From the archives: Kennedy patriarch's diary details 1939 meeting with Pope Pius XII
This story was originally published in Newsday on April 16, 2005
More than 100 cardinals from around the world are expected to enter the Sistine Chapel Monday to begin voting for a successor to Pope John Paul II. Secrecy is a major concern, with technicians reportedly being brought in to sweep for any hidden listening devices, but not every papal conclave has been so hush-hush.
In 1939, when Pope Pius XII was chosen, a listening device hidden in the Vatican captured some of the deliberations by the church's cardinals. At least, this is the version recounted in the private diary of Ambassador Joseph P. Kennedy, who was sent by then-President Franklin D. Roosevelt as the U.S. representative for the new pope's coronation. Thrilled by the assignment, Kennedy brought along most of his family, including wife, Rose, and young son, future President John F. Kennedy.
According to the diary notes, now kept at the JFK presidential library in Boston, the Kennedy patriarch was taken on a private tour of the Vatican by his good friend, Count Enrico Galeazzi, the new pope's top assistant, who showed him the room where the cardinals had met in private to elect the pontiff. Three years earlier, Galeazzi and Joe Kennedy had worked together behind the scenes to arrange a historic meeting at Hyde Park, N.Y., between FDR and then-Vatican Secretary of State Eugenio Cardinal Pacelli, who became Pope Pius XII.
With great intrigue, Galeazzi, the ultimate Vatican insider, recounted how "he had been selected to make a thorough search" of the room for hidden microphones attached to Dictaphones, and actually found one connected to the overhead wires, Kennedy wrote in his diary on March 12, 1939. Only Galeazzi and the pope knew of this device, Kennedy added.
Galeazzi, the Vatican's suave, ever-discreet administrator, explained to Kennedy the secret balloting leading to Pacelli's selection as pope. On the first ballot, Pacelli had received votes from 10 Italian cardinals and all of the North American cardinals except one - Boston's own William O'Connell - but this was not enough. (O'Connell married Joe and Rose Kennedy many years earlier, but Kennedy apparently never shared this politically damaging information with him). On the third ballot, Pacelli finally received the 42 votes that ensured his elevation to the Holy See.
Documents show this remarkable conversation between the Kennedy patriarch and the Vatican's top administrator was one of many trades of confidential information and private dealings that would continue all the way up to JFK's election as president in 1960.
As the senior Kennedy's diary recounts, his family seemed overwhelmed by their reception in Rome. During a lengthy chat with the pope in his private quarters, the Kennedys recalled his earlier visit to their Bronxville, N.Y., home in 1936 after he met with FDR. The new pope blessed them and administered the first Holy Communion to Kennedy's youngest son, Edward, then 7 and now a U.S. senator. "I hope you will always be good and pious as you are today," the pope instructed.
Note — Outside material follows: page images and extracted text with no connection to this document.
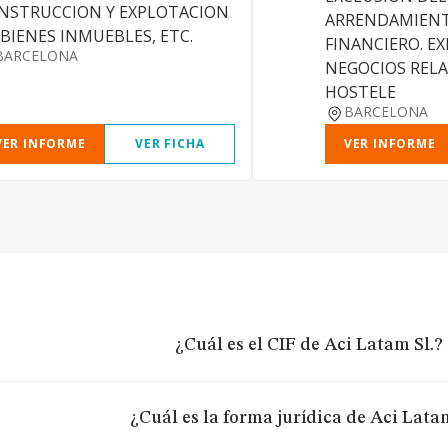
NSTRUCCION Y EXPLOTACION
ARRENDAMIENT
 BIENES INMUEBLES, ETC.
FINANCIERO. E
BARCELONA
NEGOCIOS REL
HOSTELE
BARCELONA
VER INFORME
VER FICHA
VER INFORME
¿Cuál es el CIF de Aci Latam Sl.?
¿Cuál es la forma jurídica de Aci Latam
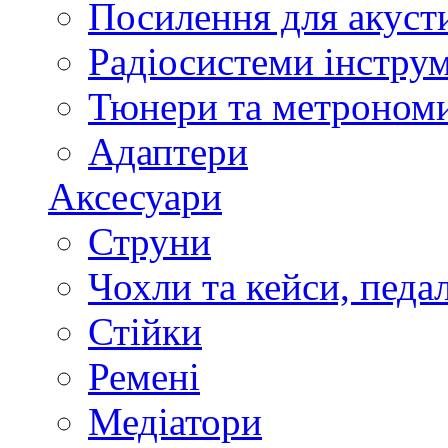
Посилення для акуст
Радіосистеми інстру
Тюнери та метроном
Адаптери
Аксесуари
Струни
Чохли та кейси, педа
Стійки
Ремені
Медіатори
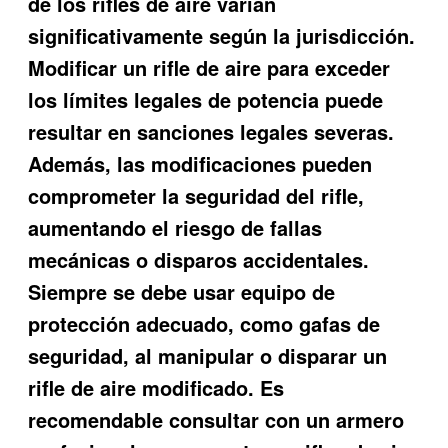
de los rifles de aire varían
significativamente según la jurisdicción.
Modificar un rifle de aire para exceder
los límites legales de potencia puede
resultar en sanciones legales severas.
Además, las modificaciones pueden
comprometer la seguridad del rifle,
aumentando el riesgo de fallas
mecánicas o disparos accidentales.
Siempre se debe usar equipo de
protección adecuado, como gafas de
seguridad, al manipular o disparar un
rifle de aire modificado. Es
recomendable consultar con un armero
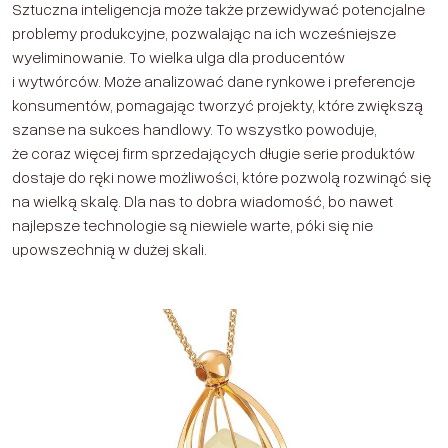
Sztuczna inteligencja może także przewidywać potencjalne
problemy produkcyjne, pozwalając na ich wcześniejsze
wyeliminowanie. To wielka ulga dla producentów
i wytwórców. Może analizować dane rynkowe i preferencje
konsumentów, pomagając tworzyć projekty, które zwiększą
szanse na sukces handlowy. To wszystko powoduje,
że coraz więcej firm sprzedających długie serie produktów
dostaje do ręki nowe możliwości, które pozwolą rozwinąć się
na wielką skalę. Dla nas to dobra wiadomość, bo nawet
najlepsze technologie są niewiele warte, póki się nie
upowszechnią w dużej skali.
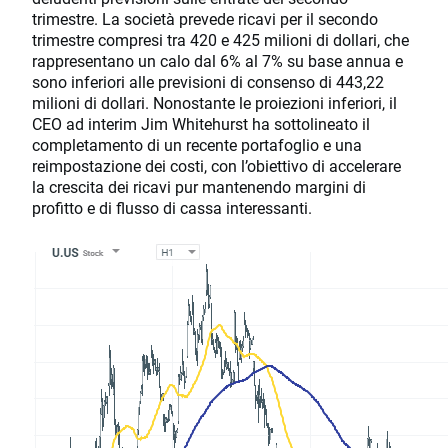
trimestre. La società prevede ricavi per il secondo
trimestre compresi tra 420 e 425 milioni di dollari, che
rappresentano un calo dal 6% al 7% su base annua e
sono inferiori alle previsioni di consenso di 443,22
milioni di dollari. Nonostante le proiezioni inferiori, il
CEO ad interim Jim Whitehurst ha sottolineato il
completamento di un recente portafoglio e una
reimpostazione dei costi, con l’obiettivo di accelerare
la crescita dei ricavi pur mantenendo margini di
profitto e di flusso di cassa interessanti.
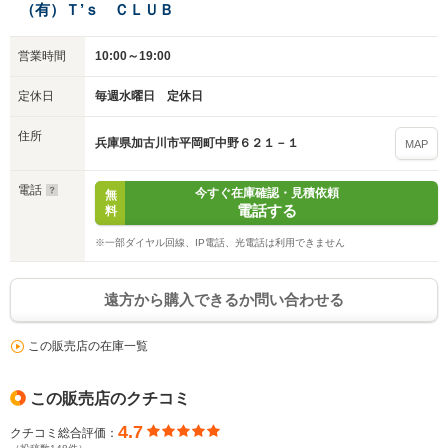
（有）Ｔ’ｓ ＣＬＵＢ
営業時間
10:00～19:00
入力途中の情報を保存しますか？
定休日
毎週水曜日 定休日
※次回問い合わせをする際に自動入力されます
※保存された情報は
90
日で破棄されます
住所
兵庫県加古川市平岡町中野６２１－１
MAP
いいえ
はい
電話
今すぐ在庫確認・見積依頼
無
電話する
料
※一部ダイヤル回線、IP電話、光電話は利用できません
遠方から購入できるか問い合わせる
この販売店の在庫一覧
この販売店のクチコミ
4.7
クチコミ総合評価：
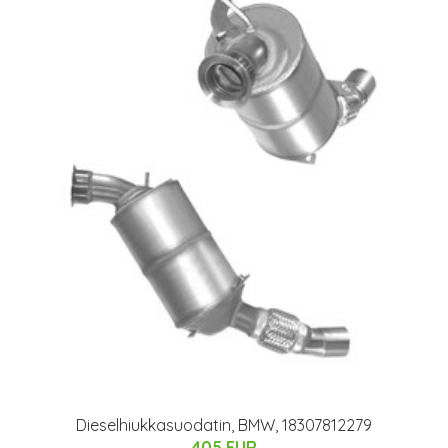
Dieselhiukkasuodatin, BMW, 18307812279
405 EUR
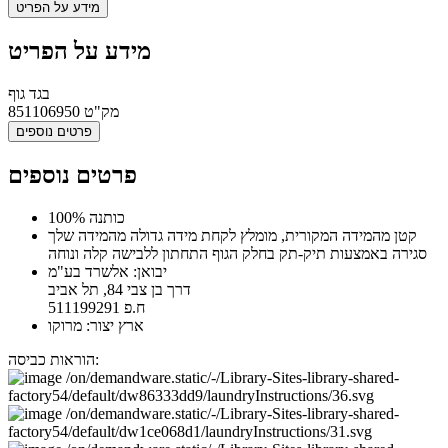
מידע על הפריט
מידע על הפריט
בגד גוף
מק"ט
851106950
פרטים נוספים
פרטים נוספים
100% כותנה
קטן מהמידה המקורית, מומלץ לקחת מידה גדולה מהמידה שלך
סגירה באמצעות תיק-תק בחלק הגוף התחתון ללבישה קלה ונוחה
יבואן: אלשרד בע"מ
דרך בן צבי 84, תל אביב
ח.פ 511199291
ארץ יצור: מרוקו
הוראות כביסה:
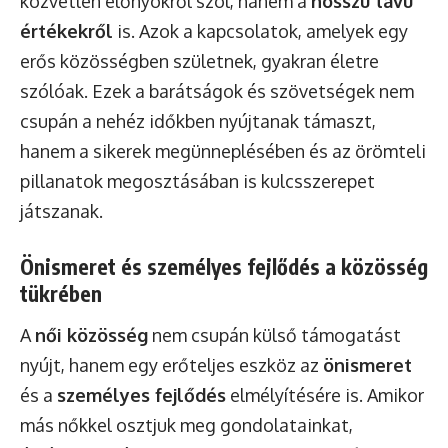
közvetlen előnyökről szól, hanem a
hosszú távú
értékekről
is. Azok a kapcsolatok, amelyek egy
erős közösségben születnek, gyakran életre
szólóak. Ezek a barátságok és szövetségek nem
csupán a nehéz időkben nyújtanak támaszt,
hanem a sikerek megünneplésében és az örömteli
pillanatok megosztásában is kulcsszerepet
játszanak.
Önismeret és személyes fejlődés a közösség
tükrében
A
női közösség
nem csupán külső támogatást
nyújt, hanem egy erőteljes eszköz az
önismeret
és a
személyes fejlődés
elmélyítésére is. Amikor
más nőkkel osztjuk meg gondolatainkat,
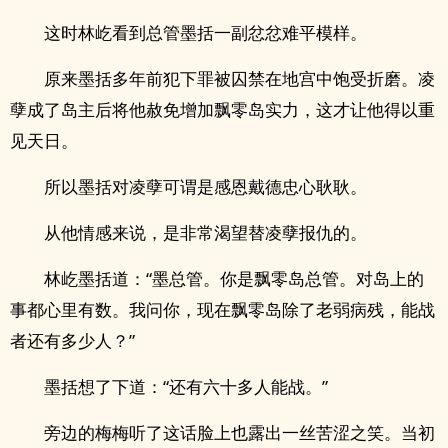
这时林屹看到总管墨括一副忿忿难平模样。
原来墨括多年前犯下罪被囚禁在地宫中饱受折磨。凌
孽成了岛主后将他赦免增加飘零岛实力，这才让他得以重
见天日。
所以墨括对凌孽可谓是感恩戴德忠心耿耿。
从他情感来说，是非常渴望替凌孽报仇的。
林屹墨括道：“墨总管。你是飘零岛总管。对岛上的
事都心里有数。我问你，现在飘零岛除了老弱病残，能战
者还有多少人？”
墨括想了下道：“还有六十多人能战。”
旁边的梅梅听了这话脸上也露出一丝苦涩之笑。当初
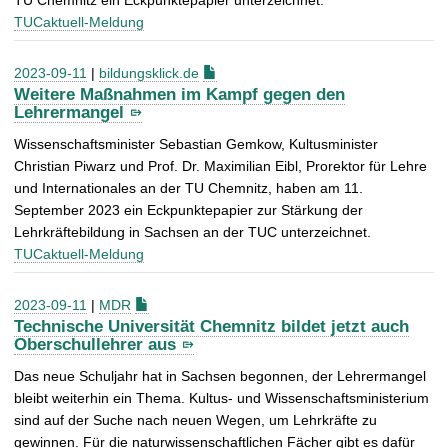
TU Chemnitz ein Eckpunktepapier unterzeichnet.
TUCaktuell-Meldung
2023-09-11
|
bildungsklick.de
Weitere Maßnahmen im Kampf gegen den
Lehrermangel
Wissenschaftsminister Sebastian Gemkow, Kultusminister
Christian Piwarz und Prof. Dr. Maximilian Eibl, Prorektor für Lehre
und Internationales an der TU Chemnitz, haben am 11.
September 2023 ein Eckpunktepapier zur Stärkung der
Lehrkräftebildung in Sachsen an der TUC unterzeichnet.
TUCaktuell-Meldung
2023-09-11
|
MDR
Technische Universität Chemnitz bildet jetzt auch
Oberschullehrer aus
Das neue Schuljahr hat in Sachsen begonnen, der Lehrermangel
bleibt weiterhin ein Thema. Kultus- und Wissenschaftsministerium
sind auf der Suche nach neuen Wegen, um Lehrkräfte zu
gewinnen. Für die naturwissenschaftlichen Fächer gibt es dafür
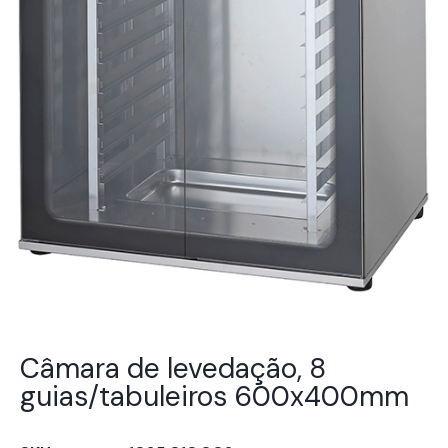
Câmara de levedação, 8
guias/tabuleiros 600x400mm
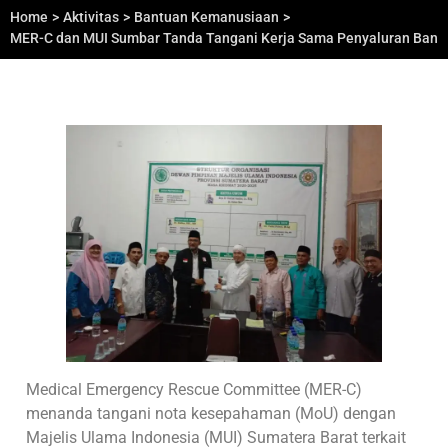
Home
>
Aktivitas
>
Bantuan Kemanusiaan
>
MER-C dan MUI Sumbar Tanda Tangani Kerja Sama Penyaluran Bant
Medical Emergency Rescue Committee (MER-C)
menanda tangani nota kesepahaman (MoU) dengan
Majelis Ulama Indonesia (MUI) Sumatera Barat terkait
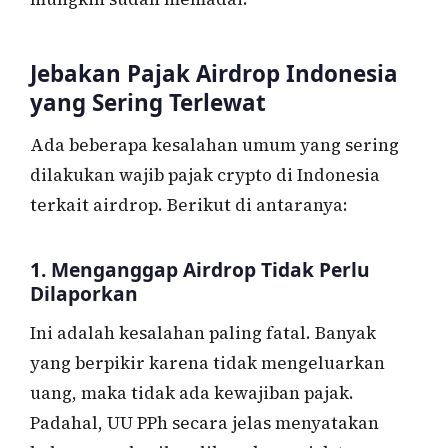
Jebakan Pajak Airdrop Indonesia
yang Sering Terlewat
Ada beberapa kesalahan umum yang sering
dilakukan wajib pajak crypto di Indonesia
terkait airdrop. Berikut di antaranya:
1. Menganggap Airdrop Tidak Perlu
Dilaporkan
Ini adalah kesalahan paling fatal. Banyak
yang berpikir karena tidak mengeluarkan
uang, maka tidak ada kewajiban pajak.
Padahal, UU PPh secara jelas menyatakan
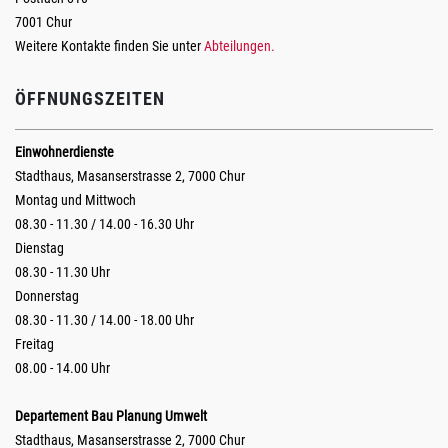
7001 Chur
Weitere Kontakte finden Sie unter
Abteilungen.
ÖFFNUNGSZEITEN
Einwohnerdienste
Stadthaus, Masanserstrasse 2, 7000 Chur
Montag und Mittwoch
08.30 - 11.30 / 14.00 - 16.30 Uhr
Dienstag
08.30 - 11.30 Uhr
Donnerstag
08.30 - 11.30 / 14.00 - 18.00 Uhr
Freitag
08.00 - 14.00 Uhr
Departement Bau Planung Umwelt
Stadthaus, Masanserstrasse 2, 7000 Chur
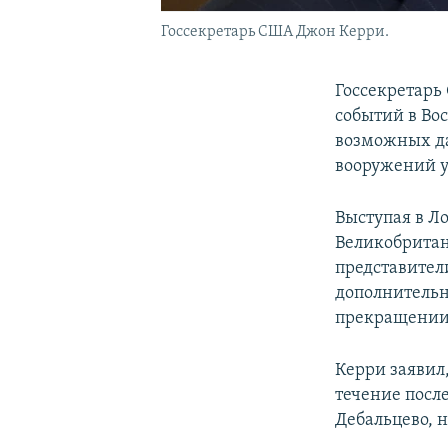
Госсекретарь США Джон Керри.
Госсекретарь
событий в Во
возможных да
вооружений у
Выступая в Л
Великобритан
представител
дополнительн
прекращении 
Керри заявил,
течение посл
Дебальцево,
Jack Kennedy, 21, also seemed moved. On arriving back in London where his father was the U.S. ambassador to Great Britain, JFK recalled his "great time" in Rome to his friend Lem Billings, who'd been at the Kennedys' New York home when the future pope visited in 1936. "Pacelli is now riding high, so it's good you bowed and groveled like you did when you met him," JFK wrote his pal. "He gave Dad and I communion with Eunice at the same time at a private mass and all in all it was very impressive."